• _EXERCISE DIRECTIONS_
Which lines of the listing hold the string "Jogja"? Show each of them.
—————
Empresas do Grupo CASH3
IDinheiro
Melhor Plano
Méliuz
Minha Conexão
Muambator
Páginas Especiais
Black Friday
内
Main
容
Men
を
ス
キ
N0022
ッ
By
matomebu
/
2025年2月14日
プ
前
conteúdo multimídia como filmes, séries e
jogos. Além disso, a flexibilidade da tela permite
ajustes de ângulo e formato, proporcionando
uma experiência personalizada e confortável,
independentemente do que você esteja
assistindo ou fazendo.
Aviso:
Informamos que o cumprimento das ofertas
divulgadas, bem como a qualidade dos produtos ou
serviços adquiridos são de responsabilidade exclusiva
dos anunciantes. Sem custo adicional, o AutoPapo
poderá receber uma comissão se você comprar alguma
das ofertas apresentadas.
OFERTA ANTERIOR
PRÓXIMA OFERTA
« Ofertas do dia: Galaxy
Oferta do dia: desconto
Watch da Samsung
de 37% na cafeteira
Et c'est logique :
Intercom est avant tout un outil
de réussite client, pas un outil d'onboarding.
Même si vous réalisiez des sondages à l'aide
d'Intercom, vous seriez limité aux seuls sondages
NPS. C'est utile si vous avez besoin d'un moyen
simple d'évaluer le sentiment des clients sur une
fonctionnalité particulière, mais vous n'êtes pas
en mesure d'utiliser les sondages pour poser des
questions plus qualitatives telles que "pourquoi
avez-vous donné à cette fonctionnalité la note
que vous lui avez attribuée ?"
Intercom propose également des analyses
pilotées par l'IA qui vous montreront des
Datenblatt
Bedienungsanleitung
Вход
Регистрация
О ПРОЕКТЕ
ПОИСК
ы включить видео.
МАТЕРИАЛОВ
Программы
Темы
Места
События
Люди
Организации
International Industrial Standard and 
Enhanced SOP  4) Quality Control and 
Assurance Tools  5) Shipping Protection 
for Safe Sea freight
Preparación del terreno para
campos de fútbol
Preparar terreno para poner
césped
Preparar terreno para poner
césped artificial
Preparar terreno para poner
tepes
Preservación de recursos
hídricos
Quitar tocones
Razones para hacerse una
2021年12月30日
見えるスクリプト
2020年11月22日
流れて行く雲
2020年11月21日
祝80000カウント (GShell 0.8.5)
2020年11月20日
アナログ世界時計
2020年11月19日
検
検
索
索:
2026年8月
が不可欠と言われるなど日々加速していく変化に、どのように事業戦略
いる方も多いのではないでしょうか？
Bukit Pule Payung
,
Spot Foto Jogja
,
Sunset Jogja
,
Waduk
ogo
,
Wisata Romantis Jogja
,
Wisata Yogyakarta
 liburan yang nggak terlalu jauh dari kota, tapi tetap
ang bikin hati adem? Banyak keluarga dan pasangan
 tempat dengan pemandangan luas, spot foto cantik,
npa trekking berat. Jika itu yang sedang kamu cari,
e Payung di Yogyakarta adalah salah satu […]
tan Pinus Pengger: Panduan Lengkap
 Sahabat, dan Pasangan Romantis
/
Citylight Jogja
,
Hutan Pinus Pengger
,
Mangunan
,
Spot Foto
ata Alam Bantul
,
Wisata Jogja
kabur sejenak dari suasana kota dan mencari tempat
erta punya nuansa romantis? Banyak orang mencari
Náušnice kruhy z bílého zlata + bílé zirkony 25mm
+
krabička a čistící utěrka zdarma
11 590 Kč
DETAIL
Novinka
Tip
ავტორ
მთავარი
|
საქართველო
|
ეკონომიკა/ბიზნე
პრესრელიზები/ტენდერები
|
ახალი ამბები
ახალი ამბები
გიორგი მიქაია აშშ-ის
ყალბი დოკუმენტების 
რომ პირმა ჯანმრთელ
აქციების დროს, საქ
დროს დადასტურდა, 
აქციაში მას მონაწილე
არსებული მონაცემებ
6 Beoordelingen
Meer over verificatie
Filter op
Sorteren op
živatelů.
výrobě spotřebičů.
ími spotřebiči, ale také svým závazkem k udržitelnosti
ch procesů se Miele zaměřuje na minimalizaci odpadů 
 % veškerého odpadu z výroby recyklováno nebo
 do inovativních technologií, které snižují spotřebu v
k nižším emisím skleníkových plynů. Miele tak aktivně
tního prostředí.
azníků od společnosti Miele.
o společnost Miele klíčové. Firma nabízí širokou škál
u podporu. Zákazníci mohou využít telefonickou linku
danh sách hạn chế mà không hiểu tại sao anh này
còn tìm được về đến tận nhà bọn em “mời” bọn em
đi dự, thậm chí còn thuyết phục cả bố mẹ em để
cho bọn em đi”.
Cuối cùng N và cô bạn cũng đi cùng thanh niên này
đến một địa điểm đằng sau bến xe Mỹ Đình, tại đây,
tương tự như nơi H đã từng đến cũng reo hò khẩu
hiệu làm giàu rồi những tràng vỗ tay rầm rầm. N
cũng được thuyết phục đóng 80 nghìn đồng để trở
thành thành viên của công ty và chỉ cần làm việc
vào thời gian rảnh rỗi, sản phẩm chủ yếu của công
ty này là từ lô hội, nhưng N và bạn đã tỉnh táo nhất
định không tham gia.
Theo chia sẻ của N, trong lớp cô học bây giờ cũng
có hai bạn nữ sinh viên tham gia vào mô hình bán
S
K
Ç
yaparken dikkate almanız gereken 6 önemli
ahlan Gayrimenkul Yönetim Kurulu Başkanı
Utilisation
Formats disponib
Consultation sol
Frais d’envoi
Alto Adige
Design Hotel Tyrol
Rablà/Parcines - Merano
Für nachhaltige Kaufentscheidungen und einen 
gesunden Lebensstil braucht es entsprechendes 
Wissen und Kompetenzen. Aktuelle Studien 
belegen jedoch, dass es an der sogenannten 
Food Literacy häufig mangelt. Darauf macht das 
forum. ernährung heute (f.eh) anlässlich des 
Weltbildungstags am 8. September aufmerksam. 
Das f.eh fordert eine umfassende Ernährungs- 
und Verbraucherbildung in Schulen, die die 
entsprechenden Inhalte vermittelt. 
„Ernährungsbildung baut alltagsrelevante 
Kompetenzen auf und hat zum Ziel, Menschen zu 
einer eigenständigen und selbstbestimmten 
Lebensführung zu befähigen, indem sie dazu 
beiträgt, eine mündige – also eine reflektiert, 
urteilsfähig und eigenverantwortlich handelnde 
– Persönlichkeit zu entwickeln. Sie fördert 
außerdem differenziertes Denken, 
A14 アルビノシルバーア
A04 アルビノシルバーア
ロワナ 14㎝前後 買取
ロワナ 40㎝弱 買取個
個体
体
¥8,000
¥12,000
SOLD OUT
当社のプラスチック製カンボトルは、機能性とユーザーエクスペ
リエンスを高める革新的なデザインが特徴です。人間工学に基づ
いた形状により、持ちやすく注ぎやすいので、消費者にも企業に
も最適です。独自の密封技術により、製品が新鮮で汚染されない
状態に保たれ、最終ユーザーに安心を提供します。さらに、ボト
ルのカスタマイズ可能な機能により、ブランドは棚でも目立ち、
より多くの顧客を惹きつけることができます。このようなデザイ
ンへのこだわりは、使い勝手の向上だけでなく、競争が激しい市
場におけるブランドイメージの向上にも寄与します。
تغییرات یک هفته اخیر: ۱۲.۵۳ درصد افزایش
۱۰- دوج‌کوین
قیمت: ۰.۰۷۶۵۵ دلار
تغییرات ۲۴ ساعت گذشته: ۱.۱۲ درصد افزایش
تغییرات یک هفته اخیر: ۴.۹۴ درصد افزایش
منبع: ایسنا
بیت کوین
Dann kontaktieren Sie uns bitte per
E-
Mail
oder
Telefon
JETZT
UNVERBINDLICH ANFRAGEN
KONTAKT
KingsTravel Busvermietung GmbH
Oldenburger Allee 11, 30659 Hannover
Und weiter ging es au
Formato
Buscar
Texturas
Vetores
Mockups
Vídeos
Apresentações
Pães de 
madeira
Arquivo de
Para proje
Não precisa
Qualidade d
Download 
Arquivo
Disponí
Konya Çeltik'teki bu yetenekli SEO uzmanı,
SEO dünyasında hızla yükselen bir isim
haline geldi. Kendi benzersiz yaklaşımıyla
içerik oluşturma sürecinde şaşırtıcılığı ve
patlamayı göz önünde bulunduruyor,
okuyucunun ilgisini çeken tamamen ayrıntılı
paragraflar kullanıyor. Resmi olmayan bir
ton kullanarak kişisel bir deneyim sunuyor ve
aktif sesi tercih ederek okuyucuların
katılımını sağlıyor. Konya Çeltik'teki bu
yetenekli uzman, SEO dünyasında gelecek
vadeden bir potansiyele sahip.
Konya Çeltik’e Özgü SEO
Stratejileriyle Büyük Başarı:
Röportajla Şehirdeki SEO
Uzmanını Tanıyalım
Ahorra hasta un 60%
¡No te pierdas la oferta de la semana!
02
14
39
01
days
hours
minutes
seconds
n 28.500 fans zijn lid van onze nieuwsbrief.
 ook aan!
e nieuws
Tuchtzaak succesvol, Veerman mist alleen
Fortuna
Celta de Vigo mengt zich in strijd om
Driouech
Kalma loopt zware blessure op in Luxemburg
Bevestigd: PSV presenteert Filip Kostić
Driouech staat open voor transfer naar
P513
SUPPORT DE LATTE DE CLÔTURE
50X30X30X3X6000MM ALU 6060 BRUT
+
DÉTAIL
—————
• _SOLUTION FOR THIS PROBLEM_
Spot Foto Jogja
Sunset Jogja
Wisata Romantis Jogja
Citylight Jogja
Wisata Jogja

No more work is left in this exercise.